FAST FACTS HAWAII
Kona fish free of contaminants
Kona Blue Water Farms
announced yesterday test results from both an independent laboratory and the Food and Drug Administration confirmed their fish -- Kona Kampachi -- is free of melamine.
The aquaculture farm had suspended harvesting and sales last Thursday after being notified that minimal traces of melamine were found in a small percentage of feed provided by a company in Vancouver.
"We are pleased to reassure our customers that Kona Kampachi remains one of the healthiest and purest fish on the market," said Mike Wink, Kona Blue's CEO. "While we were confident our fish would test clean due to the minimal amount of tainted feed that was used, we took the precautionary step to shut down sales until we had proof that our Kona Kampachi continues to meet our highest standards of product purity and quality."
Kona Blue is resuming harvest and taking orders from distributors.
Official test results will be posted on Kona Blue's Web site upon receipt.
HP's profit beats estimates
SAN JOSE, Calif. » Hewlett-Packard Co.
's second-quarter profit fell 7 percent despite a dramatic rise in personal computer and server sales, narrowly beating Wall Street's forecast.
The results are an indication that HP's effort to transform its personal computers from low-margin commodities into more stylish devices has started to pay off.
For the three months ended April 30, HP earned $1.78 billion, or 65 cents per share, compared with $1.9 billion, or 66 cents per share, in the same period last year.
Excluding one-time charges, HP's net income came in at $1.9 billion, or 70 cents per share.
Sales in the quarter leaped to $25.5 billion, a 13 percent jump from the $22.55 billion HP rang up in the same quarter last year. The increase was spurred partly by booming sales of laptop computers and servers.
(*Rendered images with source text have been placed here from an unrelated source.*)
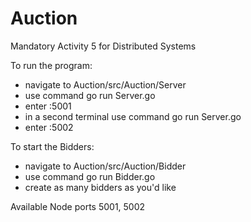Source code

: # Auction
Mandatory Activity 5 for Distributed Systems

To run the program:
- navigate to Auction/src/Auction/Server
- use command go run Server.go
- enter :5001
- in a second terminal use command go run Server.go
- enter :5002


To start the Bidders:
- navigate to Auction/src/Auction/Bidder
- use command go run Bidder.go
- create as many bidders as you'd like

Available Node ports 5001, 5002
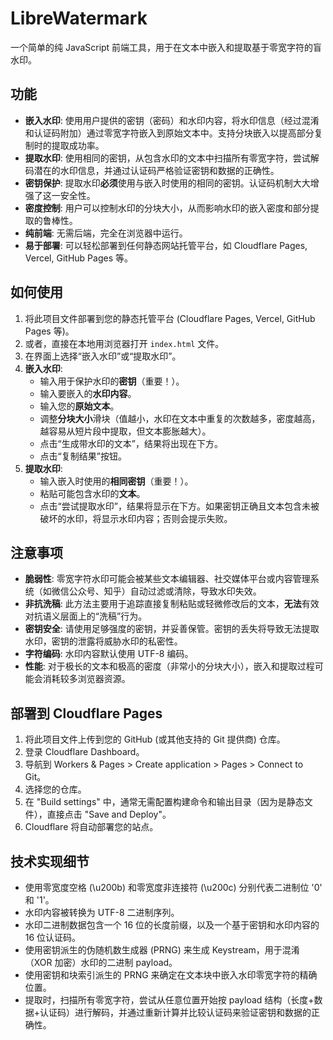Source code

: # LibreWatermark

一个简单的纯 JavaScript 前端工具，用于在文本中嵌入和提取基于零宽字符的盲水印。

## 功能

*   **嵌入水印**: 使用用户提供的密钥（密码）和水印内容，将水印信息（经过混淆和认证码附加）通过零宽字符嵌入到原始文本中。支持分块嵌入以提高部分复制时的提取成功率。
*   **提取水印**: 使用相同的密钥，从包含水印的文本中扫描所有零宽字符，尝试解码潜在的水印信息，并通过认证码严格验证密钥和数据的正确性。
*   **密钥保护**: 提取水印**必须**使用与嵌入时使用的相同的密钥。认证码机制大大增强了这一安全性。
*   **密度控制**: 用户可以控制水印的分块大小，从而影响水印的嵌入密度和部分提取的鲁棒性。
*   **纯前端**: 无需后端，完全在浏览器中运行。
*   **易于部署**: 可以轻松部署到任何静态网站托管平台，如 Cloudflare Pages, Vercel, GitHub Pages 等。

## 如何使用

1.  将此项目文件部署到您的静态托管平台 (Cloudflare Pages, Vercel, GitHub Pages 等)。
2.  或者，直接在本地用浏览器打开 `index.html` 文件。
3.  在界面上选择“嵌入水印”或“提取水印”。
4.  **嵌入水印**:
    *   输入用于保护水印的**密钥**（重要！）。
    *   输入要嵌入的**水印内容**。
    *   输入您的**原始文本**。
    *   调整**分块大小**滑块（值越小，水印在文本中重复的次数越多，密度越高，越容易从短片段中提取，但文本膨胀越大）。
    *   点击“生成带水印的文本”，结果将出现在下方。
    *   点击“复制结果”按钮。
5.  **提取水印**:
    *   输入嵌入时使用的**相同密钥**（重要！）。
    *   粘贴可能包含水印的**文本**。
    *   点击“尝试提取水印”，结果将显示在下方。如果密钥正确且文本包含未被破坏的水印，将显示水印内容；否则会提示失败。

## 注意事项

*   **脆弱性**: 零宽字符水印可能会被某些文本编辑器、社交媒体平台或内容管理系统（如微信公众号、知乎）自动过滤或清除，导致水印失效。
*   **非抗洗稿**: 此方法主要用于追踪直接复制粘贴或轻微修改后的文本，**无法**有效对抗语义层面上的“洗稿”行为。
*   **密钥安全**: 请使用足够强度的密钥，并妥善保管。密钥的丢失将导致无法提取水印，密钥的泄露将威胁水印的私密性。
*   **字符编码**: 水印内容默认使用 UTF-8 编码。
*   **性能**: 对于极长的文本和极高的密度（非常小的分块大小），嵌入和提取过程可能会消耗较多浏览器资源。

## 部署到 Cloudflare Pages

1.  将此项目文件上传到您的 GitHub (或其他支持的 Git 提供商) 仓库。
2.  登录 Cloudflare Dashboard。
3.  导航到 Workers & Pages > Create application > Pages > Connect to Git。
4.  选择您的仓库。
5.  在 "Build settings" 中，通常无需配置构建命令和输出目录（因为是静态文件），直接点击 "Save and Deploy"。
6.  Cloudflare 将自动部署您的站点。

## 技术实现细节

*   使用零宽度空格 (\u200b) 和零宽度非连接符 (\u200c) 分别代表二进制位 '0' 和 '1'。
*   水印内容被转换为 UTF-8 二进制序列。
*   水印二进制数据包含一个 16 位的长度前缀，以及一个基于密钥和水印内容的 16 位认证码。
*   使用密钥派生的伪随机数生成器 (PRNG) 来生成 Keystream，用于混淆（XOR 加密）水印的二进制 payload。
*   使用密钥和块索引派生的 PRNG 来确定在文本块中嵌入水印零宽字符的精确位置。
*   提取时，扫描所有零宽字符，尝试从任意位置开始按 payload 结构（长度+数据+认证码）进行解码，并通过重新计算并比较认证码来验证密钥和数据的正确性。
Samir Bhavnani, research director of Current Analysis West, a market research firm based in San Diego, said Hewlett-Packard "was very wise in understanding that as the market shifts from desktops to notebooks, that style mattered."
Japan's economic growth slows
TOKYO » Japan's economy expanded for a ninth-straight quarter from January to March, at a 2.4 percent clip, but the pace of growth in the world's second-largest economy began to slow as companies cut investment amid jitters about a U.S. slowdown.
Compared to the previous quarter, the economy grew 0.6 percent, the Cabinet Office said today. If maintained for a full year, the economy would grow 2.4 percent, just below the 2.6 percent forecast by economists surveyed by Dow Jones Newswires.
While the increase marks the ninth straight quarter of growth, the pace slowed from a 5.5 percent annualized growth rate in the October-December period. That was the fastest growth rate logged by Japan in three years.
Japan has staged a recovery from more than a decade of economic stagnation, with help from strong exports and an increase in domestic consumption.